For comparison, medical imaging ultrasound is 2-20 MHz (that's MEGA hertz) I think,
Yeah, 18 kHz isn't really ultrasound, but 50 kHz definitely is and nobody's hearing that. You definitely don't need to go up into the MHz range and can't if the goal is to use existing audio equipment.
They are using the 18-20Khz range though (https://halcy.de/blog/images/2025_06_27_fsk.png)
would the stock equipment be able to produce MHz? consumer gear is targeted specifically at making sounds humans can hear. Since the 18-20kHz is within the 44.1-48kHz audio tends to playback, it makes since why it would be near-ultrasound frequencies. The headline specifically mentions without any special equipment
Theoretically, yes! With 192kbps sample rantes you can probably render up to 96khz, but the limitation is the speaker and amp components all the way from your DAC to the main amp to the speaker.
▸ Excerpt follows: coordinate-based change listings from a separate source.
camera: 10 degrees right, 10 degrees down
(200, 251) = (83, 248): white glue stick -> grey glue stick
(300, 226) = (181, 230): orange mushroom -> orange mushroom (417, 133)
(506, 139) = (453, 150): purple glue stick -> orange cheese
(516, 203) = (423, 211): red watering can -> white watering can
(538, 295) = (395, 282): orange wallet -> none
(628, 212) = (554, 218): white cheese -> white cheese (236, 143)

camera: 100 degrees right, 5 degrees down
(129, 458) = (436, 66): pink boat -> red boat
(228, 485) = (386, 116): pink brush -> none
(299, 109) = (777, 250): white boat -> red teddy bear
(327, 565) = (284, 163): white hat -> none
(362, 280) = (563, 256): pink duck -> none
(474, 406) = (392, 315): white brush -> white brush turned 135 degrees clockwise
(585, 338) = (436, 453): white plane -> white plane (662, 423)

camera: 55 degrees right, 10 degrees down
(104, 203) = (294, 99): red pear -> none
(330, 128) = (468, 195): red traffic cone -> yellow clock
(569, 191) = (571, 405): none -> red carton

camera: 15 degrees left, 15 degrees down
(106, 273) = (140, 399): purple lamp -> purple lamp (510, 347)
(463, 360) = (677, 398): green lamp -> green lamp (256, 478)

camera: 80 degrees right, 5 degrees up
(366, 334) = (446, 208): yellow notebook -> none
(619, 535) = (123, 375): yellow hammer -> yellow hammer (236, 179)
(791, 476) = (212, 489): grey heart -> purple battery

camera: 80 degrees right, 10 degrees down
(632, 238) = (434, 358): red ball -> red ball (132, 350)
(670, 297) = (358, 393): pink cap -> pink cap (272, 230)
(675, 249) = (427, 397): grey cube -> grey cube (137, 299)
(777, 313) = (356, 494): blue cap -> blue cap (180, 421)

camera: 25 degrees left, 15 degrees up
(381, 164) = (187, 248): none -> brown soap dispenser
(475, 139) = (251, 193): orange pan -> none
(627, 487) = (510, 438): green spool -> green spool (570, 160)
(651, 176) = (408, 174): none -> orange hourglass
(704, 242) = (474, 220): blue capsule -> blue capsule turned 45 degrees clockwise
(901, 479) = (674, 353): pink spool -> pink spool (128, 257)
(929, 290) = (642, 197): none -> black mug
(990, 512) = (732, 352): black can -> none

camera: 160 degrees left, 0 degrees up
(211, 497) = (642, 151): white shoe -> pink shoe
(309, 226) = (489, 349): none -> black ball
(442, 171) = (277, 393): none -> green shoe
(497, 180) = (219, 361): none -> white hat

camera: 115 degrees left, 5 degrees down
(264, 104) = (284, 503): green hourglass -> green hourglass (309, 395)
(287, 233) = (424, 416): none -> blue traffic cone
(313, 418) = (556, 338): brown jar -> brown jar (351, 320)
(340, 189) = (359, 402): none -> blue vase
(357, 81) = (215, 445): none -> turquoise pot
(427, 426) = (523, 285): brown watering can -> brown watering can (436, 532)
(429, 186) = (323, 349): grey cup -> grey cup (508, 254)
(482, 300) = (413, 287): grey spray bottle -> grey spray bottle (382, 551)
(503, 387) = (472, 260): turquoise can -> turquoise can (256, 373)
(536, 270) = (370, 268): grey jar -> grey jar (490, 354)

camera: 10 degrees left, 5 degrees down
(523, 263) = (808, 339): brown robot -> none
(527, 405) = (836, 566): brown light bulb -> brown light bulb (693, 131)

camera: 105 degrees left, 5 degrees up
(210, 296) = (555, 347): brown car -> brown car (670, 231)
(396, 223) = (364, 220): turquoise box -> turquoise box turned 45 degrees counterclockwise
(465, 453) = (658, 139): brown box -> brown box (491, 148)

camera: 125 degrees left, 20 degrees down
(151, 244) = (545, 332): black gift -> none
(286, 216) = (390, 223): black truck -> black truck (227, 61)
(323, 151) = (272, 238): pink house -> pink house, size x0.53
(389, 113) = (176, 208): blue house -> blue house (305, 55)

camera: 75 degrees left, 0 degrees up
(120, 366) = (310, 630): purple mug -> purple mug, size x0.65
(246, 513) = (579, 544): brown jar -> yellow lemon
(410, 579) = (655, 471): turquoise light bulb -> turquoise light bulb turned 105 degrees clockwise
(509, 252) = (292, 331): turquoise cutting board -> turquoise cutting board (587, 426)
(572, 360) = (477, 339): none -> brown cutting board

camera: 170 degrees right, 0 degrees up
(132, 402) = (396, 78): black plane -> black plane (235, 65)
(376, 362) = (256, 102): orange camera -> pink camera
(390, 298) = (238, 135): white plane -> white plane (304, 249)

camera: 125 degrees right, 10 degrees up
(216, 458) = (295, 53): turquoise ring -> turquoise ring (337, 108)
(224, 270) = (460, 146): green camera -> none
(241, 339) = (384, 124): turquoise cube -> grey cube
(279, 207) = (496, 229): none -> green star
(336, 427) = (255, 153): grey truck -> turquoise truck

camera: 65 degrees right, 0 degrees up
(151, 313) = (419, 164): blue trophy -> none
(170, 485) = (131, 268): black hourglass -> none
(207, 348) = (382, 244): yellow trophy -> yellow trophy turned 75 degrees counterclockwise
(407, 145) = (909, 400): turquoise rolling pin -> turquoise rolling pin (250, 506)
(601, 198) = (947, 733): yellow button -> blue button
bitrate isn't really what we're concerned with here, though is it? if you use 96kHz sampling rate, you can reproduce 48kHz frequencies according to Nyquist. the bitrate would then be the sampling rate * bit depth * #channels. your 192kbps would potentially be the 96kHz * 2 channels, but you've left out the bit depth or using a 1-bit sample???
The web tool is fun! I decided to give it a harder test and turned up some fans and background music up pretty loud and it still managed to decode the message.
Though after a certain point it stops recognizing it, I was still surprised how well it did with noise. I'm sure noise in higher frequencies (or the right harmonics) would be much harder to handle, but solvable in interesting ways too
Chromecast has used ultrasound in lieu of pairing code for a while now.
Webex on a laptop can know which conference room it is in by ultrasound, which allows quick screen sharing to the screen/meeting.
Speaking for all the dogs and other pets with hearing abilities above 20kHz ... please don't do this.
So that’s how Bobby Tables got his start
Isn't the "Illustrated for zoomers" version of the frequency domain wrong? I'm pretty sure the bars over the timeline show volume over time, not intensity over frequency. So the middle bar doesn't represent a specific frequency but a specific time interval in the song.
See also: https://github.com/ggerganov/ggwave
GGWave is a really great tool and does support audible and inaudible versions.
We are using it in XRWorkout to automatically sync up ingame recordings with external recordings, we are using the audible version instead of the ultrasound version so a human can sync it up too if they are using a regular video editor instead of doing it automatically in our own tools
Here is an example how that sounds https://xrworkout.nyc3.digitaloceanspaces.com/data/video/036...
This seems like such a fun way to work out but not with a VR helmet on.
what is it about websites that can't be zoomed? do the authors not realise their choice of fonts won't always fit with mobile phone screens?
IIRC mobile Firefox ignores the "can't be zoomed" setting, which I find the right thing to do.